In all cases, we have a PSA (Primary - Secondary - Arbiter) architecture, running MongoDB 6.0.

We have common administrative tasks, such as backups, where we use fsyncLock, and other operations where the read node is temporarily shut down (for about 5-10 minutes).

During this period, flow control kicks in and starts delaying write requests—queries that usually take 50ms begin taking at least 700ms, and in some cases, exceed 210,000ms.

We understand how flow control works, but in our case, it doesn’t seem to make sense since everything is fine in the network, and the node is simply down.

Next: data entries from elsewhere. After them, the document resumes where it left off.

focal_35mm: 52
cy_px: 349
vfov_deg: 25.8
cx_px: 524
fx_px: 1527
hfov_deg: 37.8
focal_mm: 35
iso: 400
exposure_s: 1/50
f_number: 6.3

In our tests, the impact of flow control is quite evident. Disabling flow control for routine tasks seems like a viable option for us, but we could face other situations, such as a cloud failure or other incidents where a read node becomes unavailable. This would cause a total failure of that read node, which is not a problem for us, but it would degrade writes on the primary, which does become a concern.

We would like to hear more opinions—does it make sense to disable flow control, or is there a safer option we are unaware of? Adding more read replicas does not solve the flow control issue.

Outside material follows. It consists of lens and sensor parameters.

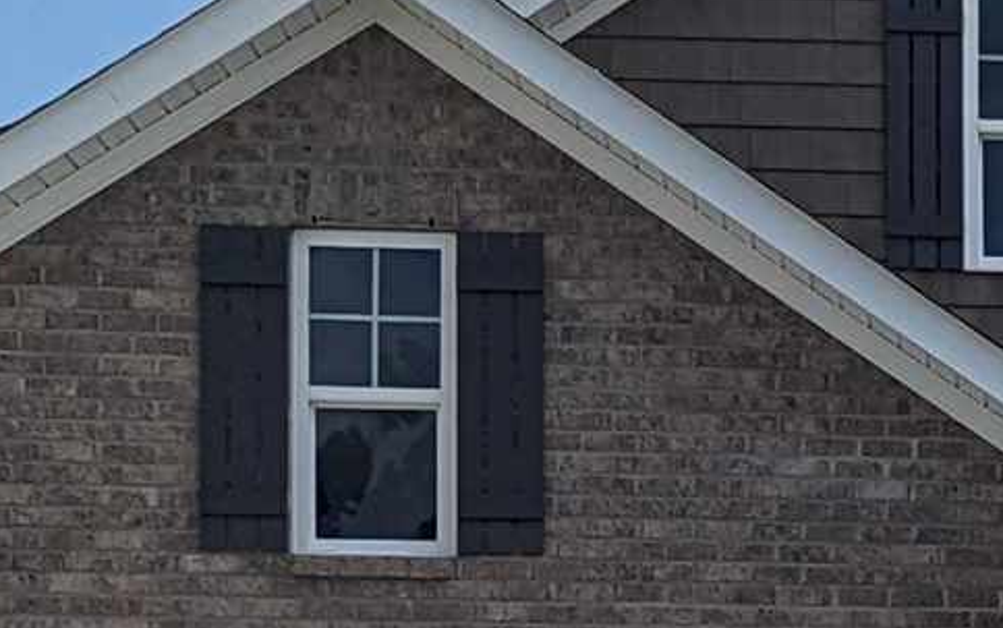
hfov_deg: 12.5
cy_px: 1045
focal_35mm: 161
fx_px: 4403
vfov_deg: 7.9
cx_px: 1393
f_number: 1.85
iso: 40
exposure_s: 1/2762
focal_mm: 6.81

Flow control is a protection mechanism, so disabling a safeguard seems risky to us.

We appreciate your support.

IMHO, instead of completely disabling flow control, I’d first try tuning it (flowControlTargetLagSeconds or flowControlThresholdLagPercentage) and see if that balances things out. Completely turning it off is a bit of a risky approach, but might work for your use case if you can tolerate the risks… i.e. If your secondary does fall behind significantly for unexpected reasons (e.g., network issues, cloud provider hiccups), writes on the primary could continue at full speed, and if the secondary can’t catch up, it could drop out of sync.

Hello Michael, thanks for your response!

Your answer seems very good to me. At the moment, we don’t have any replication or network lag, so that part is fine.

However, I ran a test today, and from what I understand, Flow Control acts based on writeMajorityCount: rs.status().writeMajorityCount

In a PSA architecture, the writeMajorityCount would be 2, and since one of the nodes is down, Flow Control inevitably kicks in.

So, based on my test, if our architecture were PSS (Primary - Secondary - Secondary), even with one node offline, Flow Control would not act, correct?

And in the case of a PSA architecture, we would need two more read replicas:

  • Primary
  • Secondary
  • Arbiter
  • Secondary
  • Secondary

So the writeMajorityCount would be 3, preventing Flow Control from activating when one node is down, correct?